[Provided material Boundary: Start]
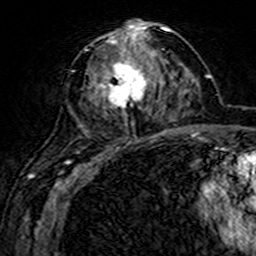
Breast MRI (dynamic contrast-enhanced), one axial slice. Cropped to one breast. Dynamic contrast-enhanced series, time point 2 of 7 at this slice position (early post-contrast). 3 T. TE 4.6 ms, TR 7.4 ms. 1 mm slice thickness. 256 × 256 image matrix. Female patient.
Structures marked on this image (semi-automatic segmentation, software-assisted and operator-edited):
- enhancing-tissue mask used for the functional tumour volume (all voxels passing the contrast-enhancement thresholds inside the analysis volume; usually the tumour): box from (x=71, y=20) to (x=158, y=144) px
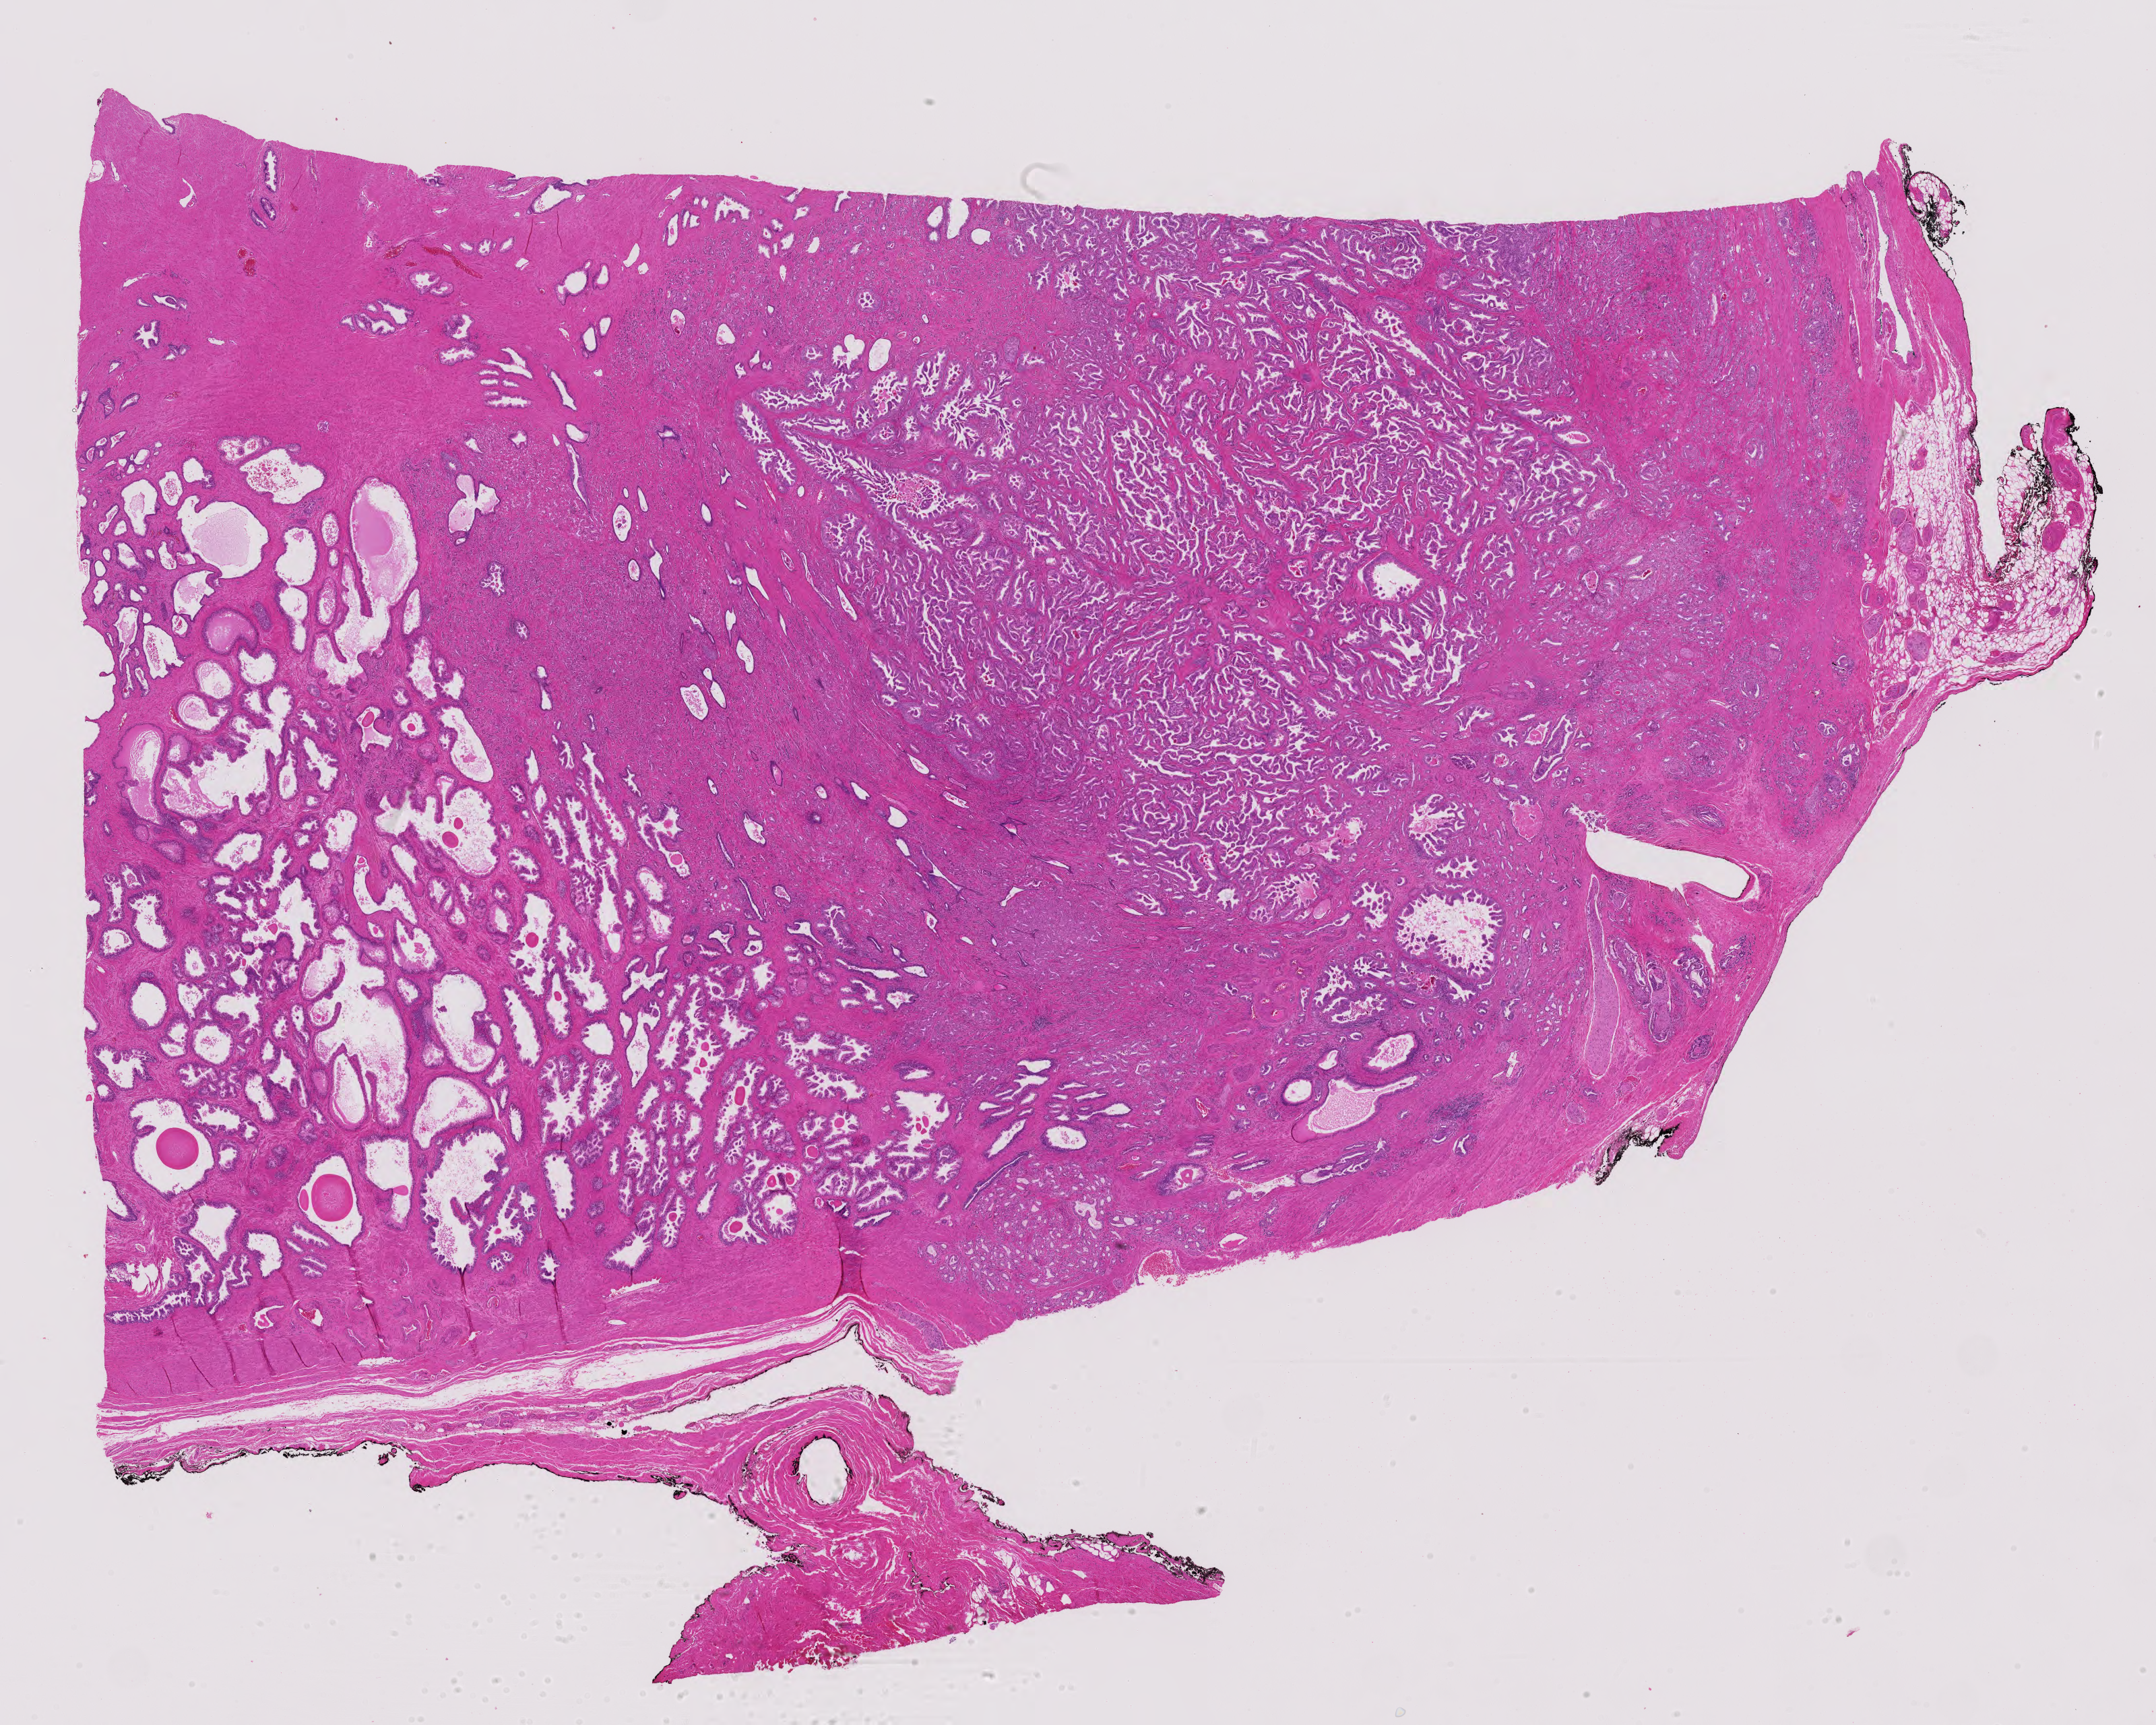
Digitized Hematoxylin and eosin (H&E) stained tissue section (whole slide) — a low-resolution overview of the entire scanned area, about 23.2 x 18.6 mm. FFPE section. Primary tumour sample from the prostate. Patient: male, age at initial diagnosis 69 years. Gleason score: 7 (4+3).
Lymph nodes positive (case pathology): 0 of 21 examined. Diagnosis: Adenocarcinoma, NOS.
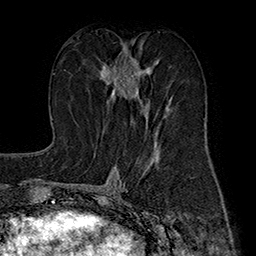
Breast MRI (dynamic contrast-enhanced), one axial slice; slice 86 of 160 in the series (ordered by position); cropped to one breast; dynamic contrast-enhanced series, time point 2 of 7 at this slice position (early post-contrast); 1.5 T; TE 2.8 ms, TR 5.4 ms; 256 × 256 image matrix, field of view 180 × 180 mm. Female patient.
Outlined on this slice (semi-automatic segmentation, software-assisted and operator-edited):
- enhancing-tissue mask used for the functional tumour volume (all voxels passing the contrast-enhancement thresholds inside the analysis volume; usually the tumour): bounding box <99,46,167,116> (left, top, right, bottom; pixels)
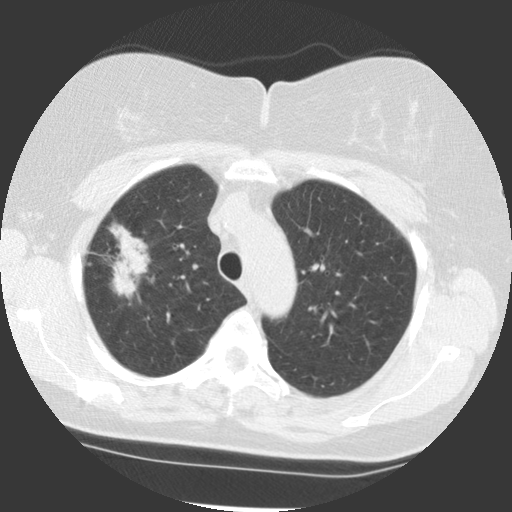
Axial slice from a low-dose chest CT screening exam, first (baseline) screen, lung window (W 1500 / L -600 HU), 512 × 512 image matrix. Female participant, aged 68 years at enrolment. Former smoker at enrolment.
Expert reader's lesion annotation, box from (x=89, y=239) to (x=152, y=297) px. The exam's reader record, not a measurement of the box and not confirmed to be the same lesion: non-calcified nodule or mass ≥4 mm, right upper lobe, 42 × 20 mm, spiculated (stellate) margins, soft tissue attenuation. Official screen result: positive, change unspecified: nodule(s) >= 4 mm or enlarging nodule(s), mass(es), or other non-specific abnormalities suspicious for lung cancer. Later outcome: lung cancer diagnosed 51 days after this screen — adenocarcinoma, NOS, right upper lobe, moderately differentiated (G2), stage IB (AJCC 6th edition), 31 mm at pathology.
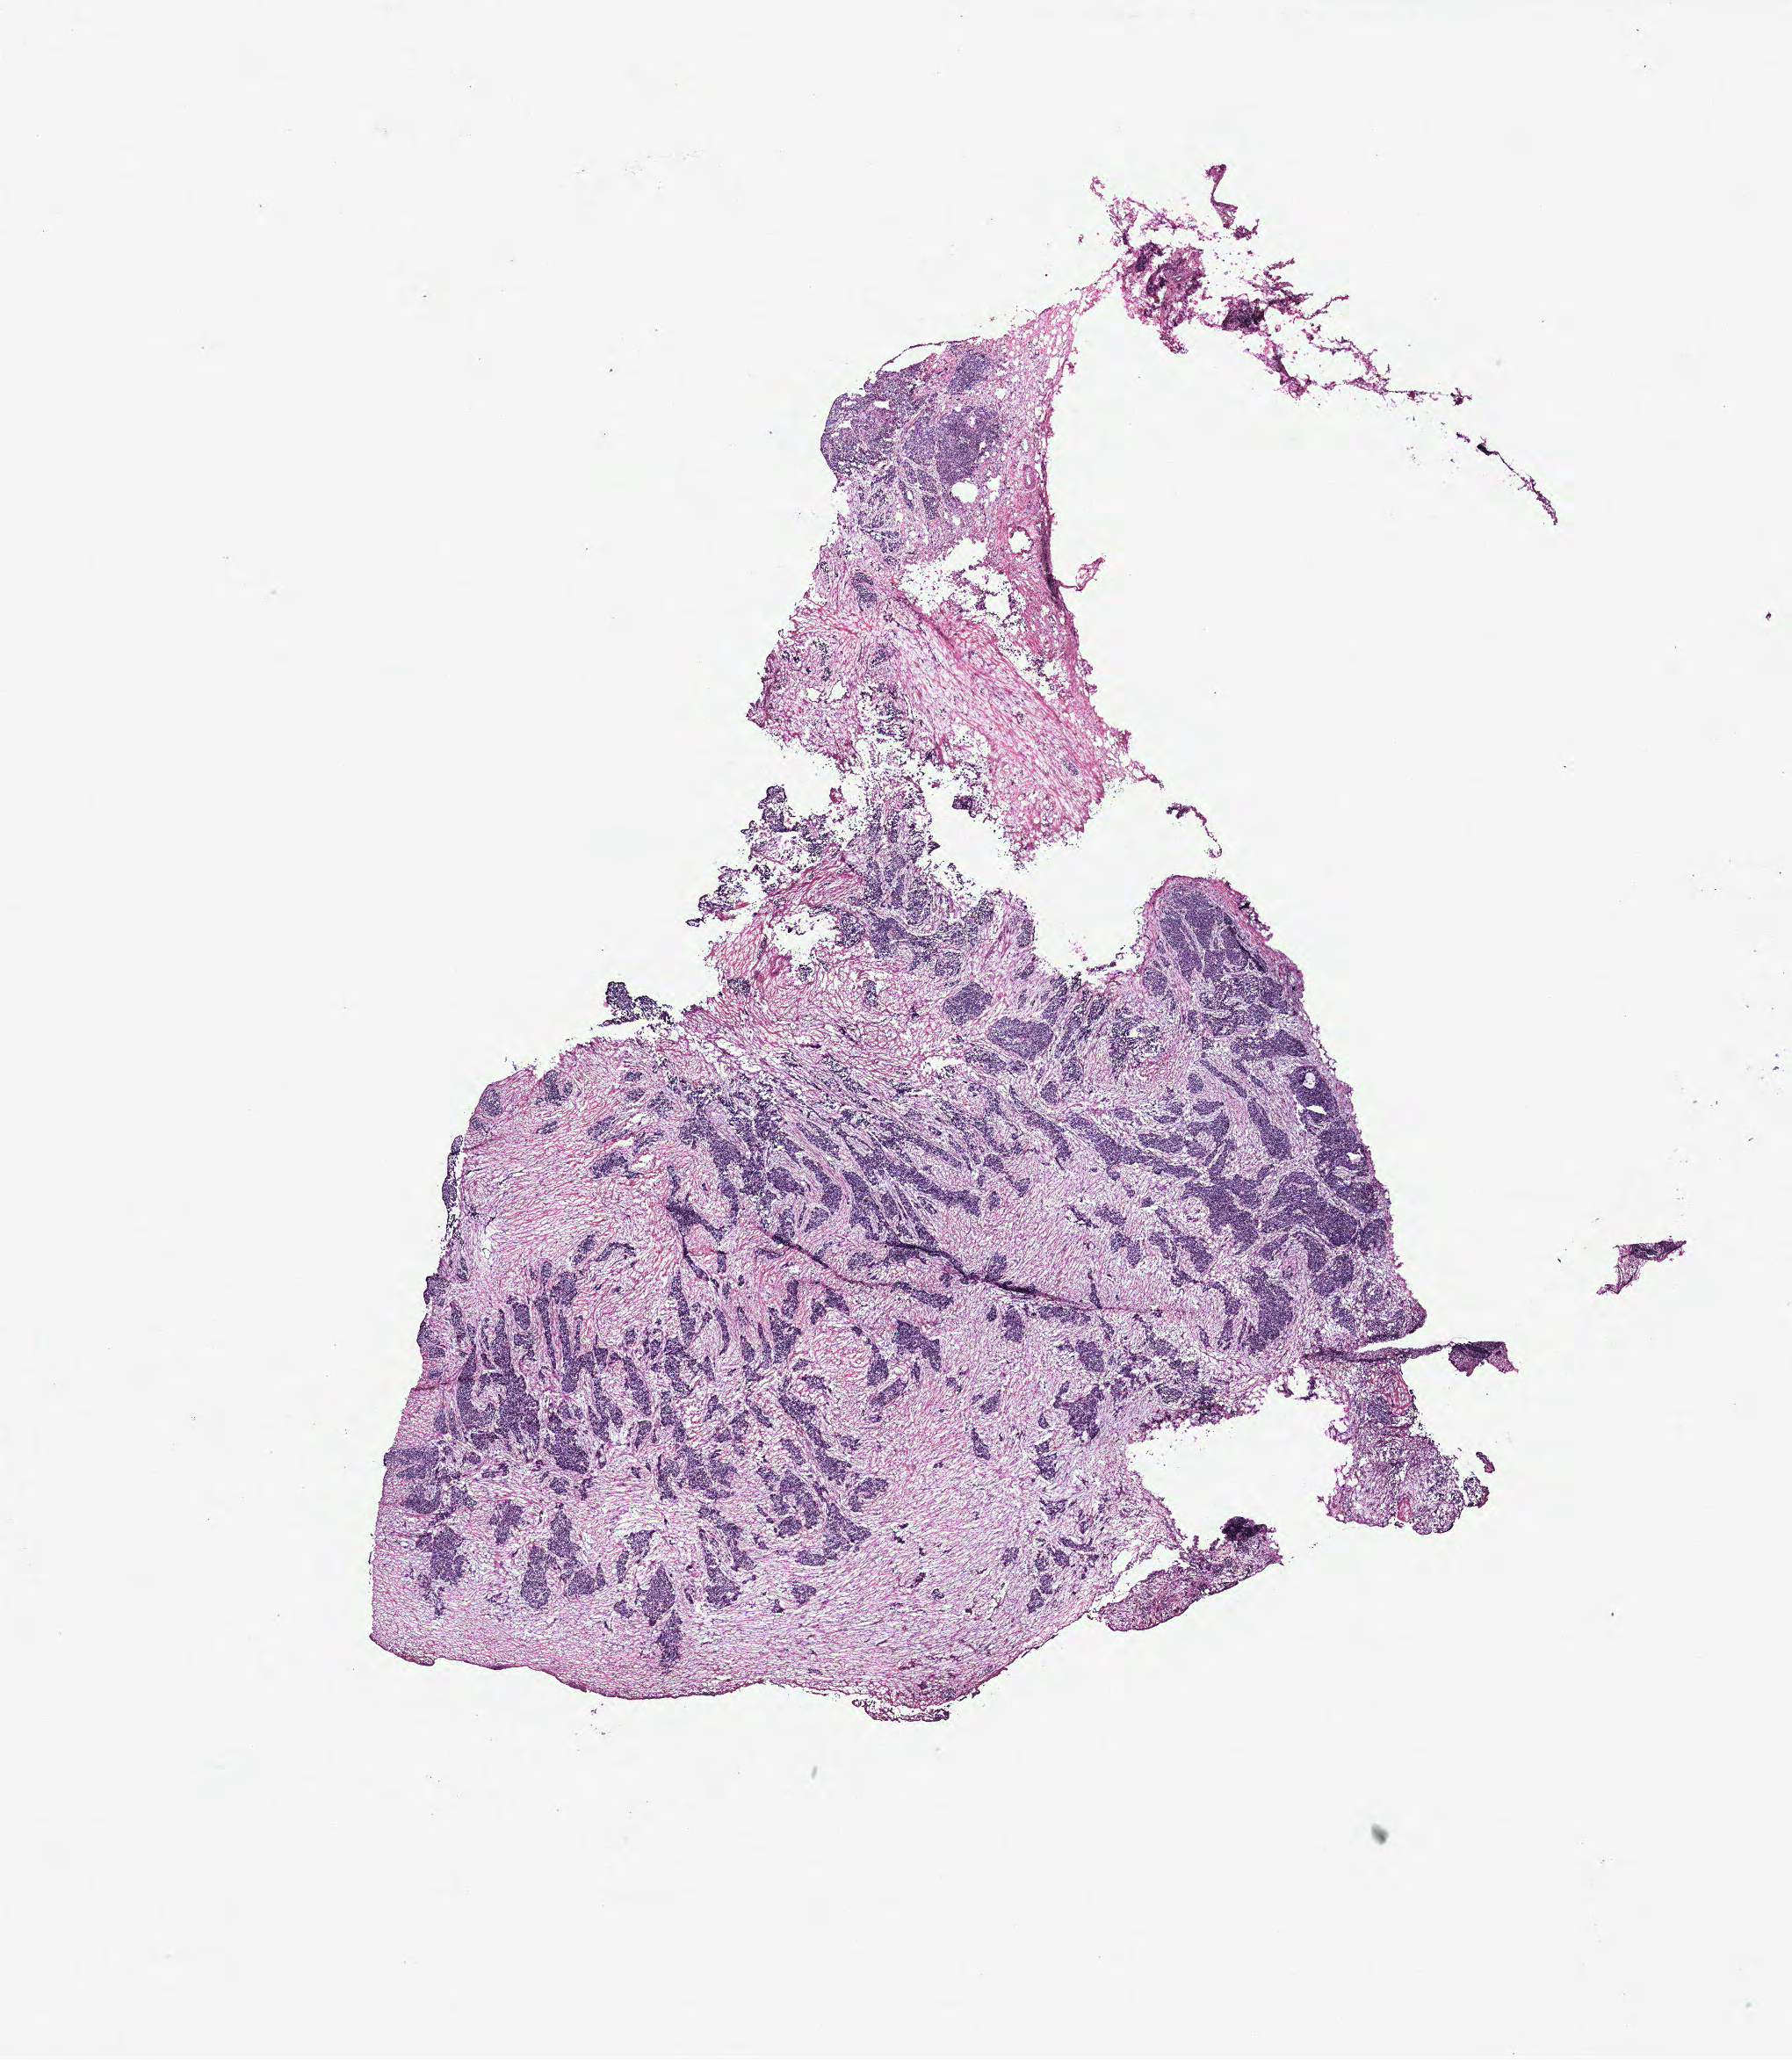
Digitized H&E tissue section (whole slide), low-resolution overview of the scanned area, about 16.3 x 18.8 mm (from a 40x scan), tumour tissue sample, ovary. Female, 70 y/o.
Diagnosis: Serous adenocarcinoma, NOS (peritoneum, NOS). Primary tumour site (as recorded): peritoneum.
[Provided material Boundary: End]
Work item - Find all the lines with "automatic" in the data and copy them.

Task result -
Structures marked on this image (semi-automatic segmentation, software-assisted and operator-edited):
Outlined on this slice (semi-automatic segmentation, software-assisted and operator-edited):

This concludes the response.